Se pensó, en un principio, que esto sería un colosal ramalazo y que después del dolor y el ardor del golpe todo sería pasajero y superable porque el virus no era posible que fuera tan insidioso y miserable. ¡Y resulta que lo es!
Hay dos partidos frente a esta hecatombe de la humanidad, esto es, encarados a la tragedia de la peste: el de los optimistas que creían que todo ha terminado ya (y en algunos países así lo viven) ¡y se revuelcan febricitantes en el Mediterráneo estival! Y el de los pesimistas –al que me adhiero sin pena ni vergüenzas- que creen que “esto” (que el fenómeno mundial que nos aherroja como la guerra de Ucrania) podría ser una batalla congelada en el espacio y en el tiempo.
Siempre dije a mis allegados –pero también a usted lector en varias columnas- que el virus de la pandemia podría quedarse para siempre –que la Tierra le resultara muy cómoda y conveniente- y que era mejor habituarse -a su terror- con muchísimos cuidados, precauciones y escrupulosidad. Pero resulta que yo contradictorio como pocos (milagro no me han tildado de bipolar) no prediqué con el ejemplo y no me he habituado ni acaso me condicionaré.
Es muy difícil vivir rodeado de una enfermedad que puede ser muy insidiosa: sumamente mortal, sobre todo cuando se es mayor. Es como vivir en una pequeña isla rodeada de escorpiones y de serpientes y no pensar en la muerte inminente: la de uno mismo, la de su humanidad frágil y temerosa.
Los grandes gigantes que se enfrentan al inerme humano son la enfermedad, la vejez y la muerte, pero también la pobreza. Así los esbozó (en distinta clave) Gautama Buddha que meditó mucho sobre lo que más tarde se llamarán situaciones “límite” del hombre, dentro de la filosofía de Jaspers.

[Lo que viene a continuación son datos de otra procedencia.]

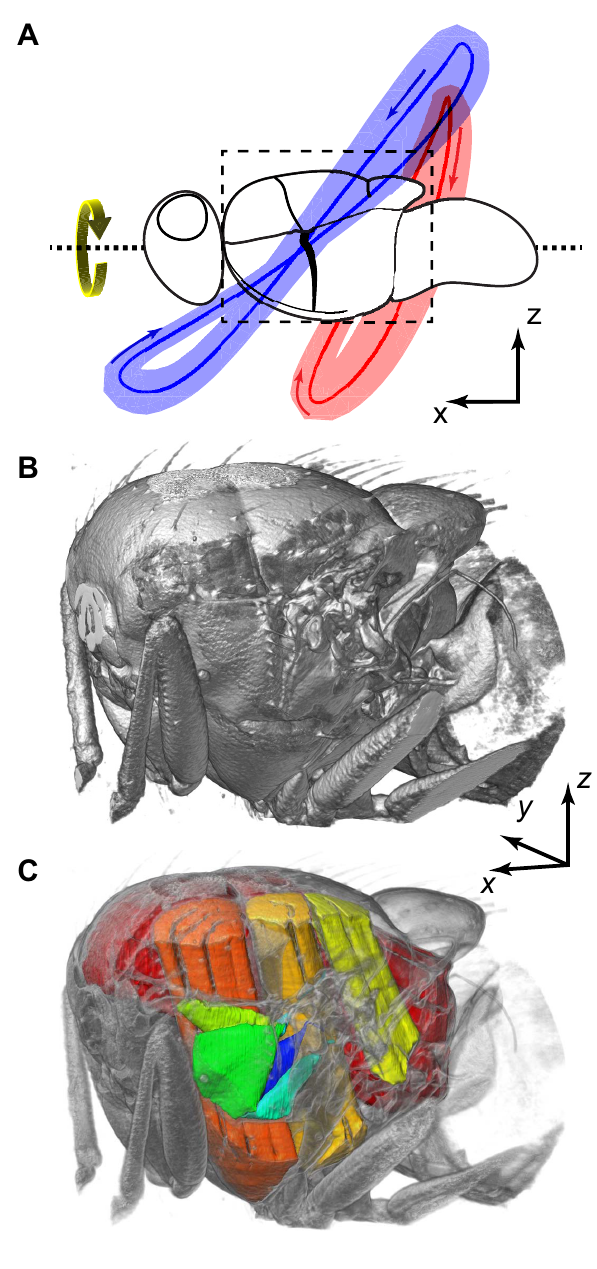
Figure 2. Overview. (A) Mean (red/blue lines) and standard deviation (red/blue shading) of wing tip position through all of the wingbeats of all four flies, showing differences in wing tip path between the left, high-amplitude (blue) and right, low-amplitude (red) wings. The arrows indicate the direction of the wings’ movement. (B) External visualization of the thorax, covering the region outlined in (A). (C) Cutaway visualization of the thorax showing the five steering muscles analysed (green to blue) and the power muscles (yellow to red). Movie S1 provides an animated overview of the movements of these muscles (view Movie S1 here).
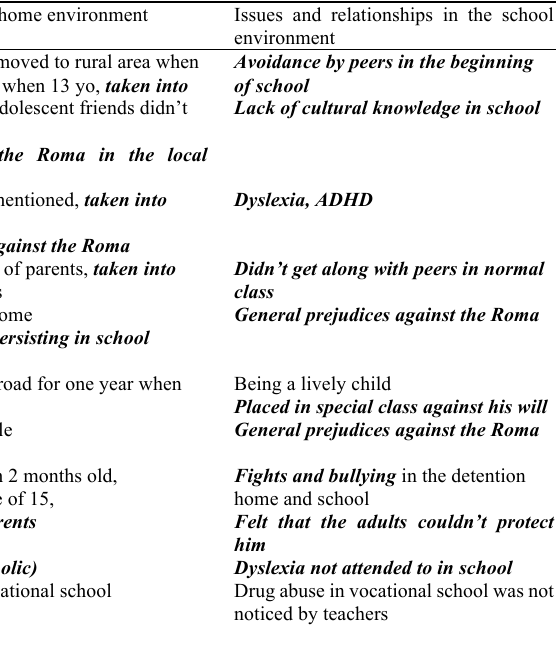
Presentation of time, school arrangements and social relations of the participants’ school years. Elements indicating fragility in perceived physical and/or psychological safety marked with bold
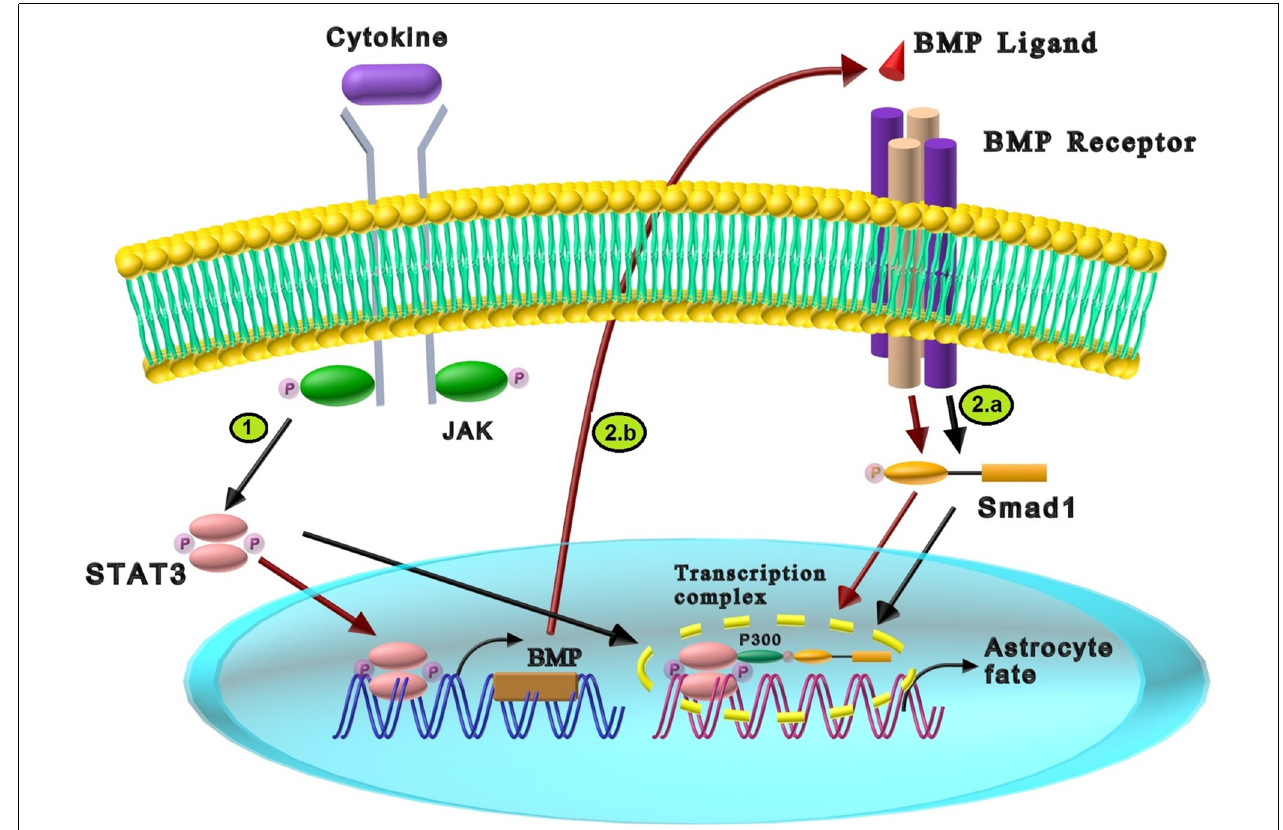
FIGURE 3 | The cross-talk between BMP and cytokines signaling pathway in neural differentiation. (1) The interaction of cytokines and JAK components results in STAT3 phosphorylation and dimerization. Dimerized STAT3 is translocated into the nucleus, leading to astrocyte differentiation. (2) The synergistic effects between cytokines and BMP signaling in astrocyte differentiation are exerted through two different pathways: (a) LIF induces STAT3, while BMP2 activates Smad1 through their receptors. p300, a transcriptional coactivator, interacts with STAT3 and Smad1 resulting in the formation of STAT3/Smad1/p300 transcriptional complex and promotion of astrocyte differentiation (Black arrows). (b) Cytokines (LIF), can create a booster para-regulatory pathway in which activated STAT3 increases the expression of BMP2. The presence of BMP2 increases the activated Smad1 which induces astrogliogenesis (Red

Dos de ellas son la enfermedad y la muerte. Dos de los cuatro gigantes del alma que apabullan al hombre y lo hacen polvo, es decir, nada. Lo trituran en vida hasta dejarlo jadeante y ansioso. La enfermedad y la muerte, dos de las situaciones “límite” de que nos habla Jaspers se denominan así porque ante ellas el hombre ha llegado a sus límites, a los límites de la lucha humana. Después de este límite se instala la derrota y tras la derrota sabemos que hemos perdido la batalla y acaso también la guerra.
Ante lo contrario de estas dos amenazas: enfermedad y muerte se presenta airosa -y casi siempre frívola y veleidosa- la salud. Ella es el bien de los bienes: el bienestar en persona.
Pero encarados al fenómeno mundial de la pandemia la salud se escurre como niño encontrado en falta y sin excusa ante el pecado.
Esta es la cartografía que cruel y clara se dibuja ante nuestros ojos: la de El Castillo kafkiano ante el que no podemos acceder pero tampoco retroceder porque sería como querer salirnos (sin equipo especial) de la nave Tierra -que a través del espacio- nos conduce a todos por una navegación que, a la par que undívaga, es expuesta y arriesgada.
La vida es aventurada y no tiene augurios protectores. De cara a esta renovada orden de ¡todos con mascarillas!, en el sitio que sea y ante quien sea, el dolor agudo en el costado retoña y de nuevo un vacío silente y cimbreante se atisba en el bajo vientre. Es el miedo pánico que, ante la enfermedad y la muerte inminente, experimenta el hombre.
Y el dolor más grande y la situación límite más pavorosa que sentimos es la de la condena (para seguir subsistiendo: todo un dilema) en la inmensa y tenebrosa nave que llamamos Tierra (cárcel y paraíso). Por eso digo que es como en la novela El Castillo de Kafka, una situación irrenunciable, conflictiva y aflictiva. Una Vía Dolorosa.